Barba non facit philosophum (La barba non fa il filosofo). “Che noia, non tacetemi il filosofo!”


Odi profanum vulgus, et arceo (Odio la volgare plebaglia e me ne tengo lontano). “Odio i profumi volgari e gli arcieri.”


Lupus in fabula (Il lupo nel discorso. A proposito di chi arriva all’ improvviso proprio mentre si sta parlando di lui). È un herpes sulla guancia, dovuto a sifilide. Oppure: il lupo della favola di Cappuccetto rosso.


Ad hoc (Calza a pennello). Suono ripetuto più volte picchiando con le nocche una porta di legno.


Audentes fortuna iuvat (La fortuna aiuta gli audaci). “Ascoltate, l’ uva porta fortuna.” Oppure: “L’Auditel fa fortuna con la Juventus”.


Memento mori (Ricordati che devi morire). “Il mio mento sembra quello di un negro.”


Quos Deus perdere vult dementai prius (A quelli che Dio vuole perdere, prima toglie il senno). “Perdio, vuoi perdere? Sei proprio un demente!”


Cui prodest? (A chi giova?). Doganiere cinese che legge a fatica il passaporto di Romano Prodi.


Homo homini lupus (L’uomo è un lupo per l’ uomo). “Un uomo, un nano e un lupo.”


Sine die (Senza data). Forte dolore all’ articolazione del ginocchio.


Pecunia non olet (I soldi non puzzano). “Le pecore non hanno bisogno di essere oleate.”


Qui pro quo (Una cosa per un’altra). I tre nipotini di Paperino.


Beati qui lugent (Beati gli afflitti). “Beati loro che luccicano.”


Qualis pater, talis filius (Tale padre, tale figlio). “Squisito questo pàté di fegato! Mortale è il filetto.”


Deus ex machina (Il dio [che appare] dalla macchina. Nel teatro greco è l’ intervento risolutivo nella tragedia da parte della divinità). “Perdio, che macchina!”
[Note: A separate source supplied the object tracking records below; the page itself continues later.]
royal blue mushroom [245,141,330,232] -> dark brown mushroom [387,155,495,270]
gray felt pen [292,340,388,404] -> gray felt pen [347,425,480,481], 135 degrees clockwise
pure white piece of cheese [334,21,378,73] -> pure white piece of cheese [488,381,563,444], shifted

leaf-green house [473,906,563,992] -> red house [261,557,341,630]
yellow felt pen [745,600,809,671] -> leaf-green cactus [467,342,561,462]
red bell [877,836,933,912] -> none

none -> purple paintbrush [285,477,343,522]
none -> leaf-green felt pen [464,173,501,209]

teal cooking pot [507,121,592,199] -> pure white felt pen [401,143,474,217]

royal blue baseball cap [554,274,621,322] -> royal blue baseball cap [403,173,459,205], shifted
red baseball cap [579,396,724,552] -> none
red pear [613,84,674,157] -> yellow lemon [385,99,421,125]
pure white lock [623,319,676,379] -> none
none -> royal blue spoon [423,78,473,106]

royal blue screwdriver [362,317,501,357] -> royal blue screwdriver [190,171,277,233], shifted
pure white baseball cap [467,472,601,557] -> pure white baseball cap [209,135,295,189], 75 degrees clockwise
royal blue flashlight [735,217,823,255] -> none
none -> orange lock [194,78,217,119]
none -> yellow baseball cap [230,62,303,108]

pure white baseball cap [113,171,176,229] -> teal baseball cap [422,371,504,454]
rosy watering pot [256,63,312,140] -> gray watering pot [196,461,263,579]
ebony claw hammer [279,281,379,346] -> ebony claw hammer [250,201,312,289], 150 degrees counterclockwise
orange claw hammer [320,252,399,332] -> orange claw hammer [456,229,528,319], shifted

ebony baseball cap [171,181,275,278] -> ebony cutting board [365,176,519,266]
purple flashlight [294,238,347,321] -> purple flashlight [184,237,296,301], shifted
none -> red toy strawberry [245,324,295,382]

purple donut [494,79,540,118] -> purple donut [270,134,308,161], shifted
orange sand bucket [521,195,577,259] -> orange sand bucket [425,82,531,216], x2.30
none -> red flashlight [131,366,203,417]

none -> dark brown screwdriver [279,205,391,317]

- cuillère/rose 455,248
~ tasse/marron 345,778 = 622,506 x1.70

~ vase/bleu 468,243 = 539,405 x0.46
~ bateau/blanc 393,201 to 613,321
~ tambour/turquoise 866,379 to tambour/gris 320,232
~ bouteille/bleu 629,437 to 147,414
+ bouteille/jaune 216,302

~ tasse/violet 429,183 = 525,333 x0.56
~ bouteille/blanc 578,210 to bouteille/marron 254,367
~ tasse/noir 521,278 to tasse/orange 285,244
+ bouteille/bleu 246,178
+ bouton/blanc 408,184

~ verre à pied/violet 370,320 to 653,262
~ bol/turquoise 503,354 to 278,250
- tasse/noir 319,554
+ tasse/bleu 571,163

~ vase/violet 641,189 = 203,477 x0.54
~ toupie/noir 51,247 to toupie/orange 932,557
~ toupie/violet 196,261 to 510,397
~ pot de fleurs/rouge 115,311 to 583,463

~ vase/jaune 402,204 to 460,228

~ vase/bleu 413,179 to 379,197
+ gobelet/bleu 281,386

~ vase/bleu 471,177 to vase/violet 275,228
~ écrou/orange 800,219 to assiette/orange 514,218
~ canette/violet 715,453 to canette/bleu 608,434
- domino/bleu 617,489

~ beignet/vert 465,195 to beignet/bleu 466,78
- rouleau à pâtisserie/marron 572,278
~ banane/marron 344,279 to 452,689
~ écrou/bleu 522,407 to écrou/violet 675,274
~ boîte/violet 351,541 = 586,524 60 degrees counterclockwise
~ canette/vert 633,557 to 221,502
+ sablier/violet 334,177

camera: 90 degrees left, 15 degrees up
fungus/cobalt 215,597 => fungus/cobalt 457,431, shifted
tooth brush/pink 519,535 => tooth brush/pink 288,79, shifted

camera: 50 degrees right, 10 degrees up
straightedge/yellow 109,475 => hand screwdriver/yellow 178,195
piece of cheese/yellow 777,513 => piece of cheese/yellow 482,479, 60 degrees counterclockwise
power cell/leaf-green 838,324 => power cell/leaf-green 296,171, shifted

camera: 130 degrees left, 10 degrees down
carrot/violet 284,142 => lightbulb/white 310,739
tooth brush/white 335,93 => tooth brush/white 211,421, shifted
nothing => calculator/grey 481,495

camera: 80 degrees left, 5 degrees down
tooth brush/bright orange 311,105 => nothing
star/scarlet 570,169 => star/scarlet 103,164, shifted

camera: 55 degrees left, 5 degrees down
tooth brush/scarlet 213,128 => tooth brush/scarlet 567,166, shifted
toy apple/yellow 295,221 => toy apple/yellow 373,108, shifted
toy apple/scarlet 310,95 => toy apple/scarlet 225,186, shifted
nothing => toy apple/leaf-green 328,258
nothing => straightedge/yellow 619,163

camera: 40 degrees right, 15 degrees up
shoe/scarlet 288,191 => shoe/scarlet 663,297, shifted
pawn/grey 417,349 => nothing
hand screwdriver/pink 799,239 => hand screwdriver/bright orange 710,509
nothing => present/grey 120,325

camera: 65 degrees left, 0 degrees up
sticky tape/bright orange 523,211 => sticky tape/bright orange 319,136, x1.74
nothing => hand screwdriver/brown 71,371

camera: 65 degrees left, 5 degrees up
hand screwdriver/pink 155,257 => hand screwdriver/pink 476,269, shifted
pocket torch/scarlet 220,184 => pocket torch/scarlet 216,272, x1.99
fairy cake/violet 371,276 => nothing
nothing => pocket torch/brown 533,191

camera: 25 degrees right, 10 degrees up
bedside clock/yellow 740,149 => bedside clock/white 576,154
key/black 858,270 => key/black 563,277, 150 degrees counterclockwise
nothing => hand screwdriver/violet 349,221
Quo vadis? (Dove vai?). Famosa osteria romana sull’ Appia Antica.


Una tantum (Una volta sola). “Una volta ogni tanto.” Oppure: una tassa da pagare.


Divide et impera (Dividi, metti zizzania e comanda). “Dividi a dadini e infilali dentro una pera.”


Tabula rasa (Ignoranza totale). Tavola rasata.


Carpe diem (Cogli l’ attimo). Carpa del fiume Diem, in Ungheria.


Facta, non verba (Fatti, non parole). “Quella è ‘fatta’, non riesce a proferir parola.”


Nemo profeta in patria (Nessuno è profeta in patria). “Il capitano Nemo in patria è un profeta.”


Cogito, ergo sum (Penso, dunque sono). Un errore clamoroso di Cartesio.


Mens sana in corpore sano (Mente sana in corpo sano). “Una massaia con un corpo da nano.” Oppure: “Mentana ha un corpo sano”.


Magistra vitae ([La storia è] maestra di vita). “Una vite magistrale!” Oppure: “Le vite dei tre Magi”.


Mors tua, vita mea (Morte tua, vita mia). “I tuoi morsi sono tutta la mia vita.” Oppure: “L’alfabeto Mors ci ha salvato la vita”.


Ab amico reconciliato cave! (Guardati da chi ti è amico dopo una riconciliazione). “A un amico rincoglionito cava gli occhi.”


Lex est araneae tela (La legge è come una ragnatela). Frase misteriosa in aramaico, detta da Gesù nell’ ultima cena.


Memento audere semper (Ricordati di osare sempre). “Un momento! Devi ascoltare sempre.”


Do ut des (Ti do perché tu mi dia). È l’ inizio di una nota filastrocca: “Do ut des… din don dan… des din do”.


Aquila non captat muscas (L’aquila non si cura delle mosche). “L’Aquila, dopo il terremoto, è rimasta con un pugno di mosche.”


Cibi condimentum esse famem (La fame rende saporito ogni cibo). “I cibi molto conditi sono famosi.”


Scripta manent verba volant (La parola scritta resta, le parole dette volano via). “Scrivi a mano, perché l’ erba vola.”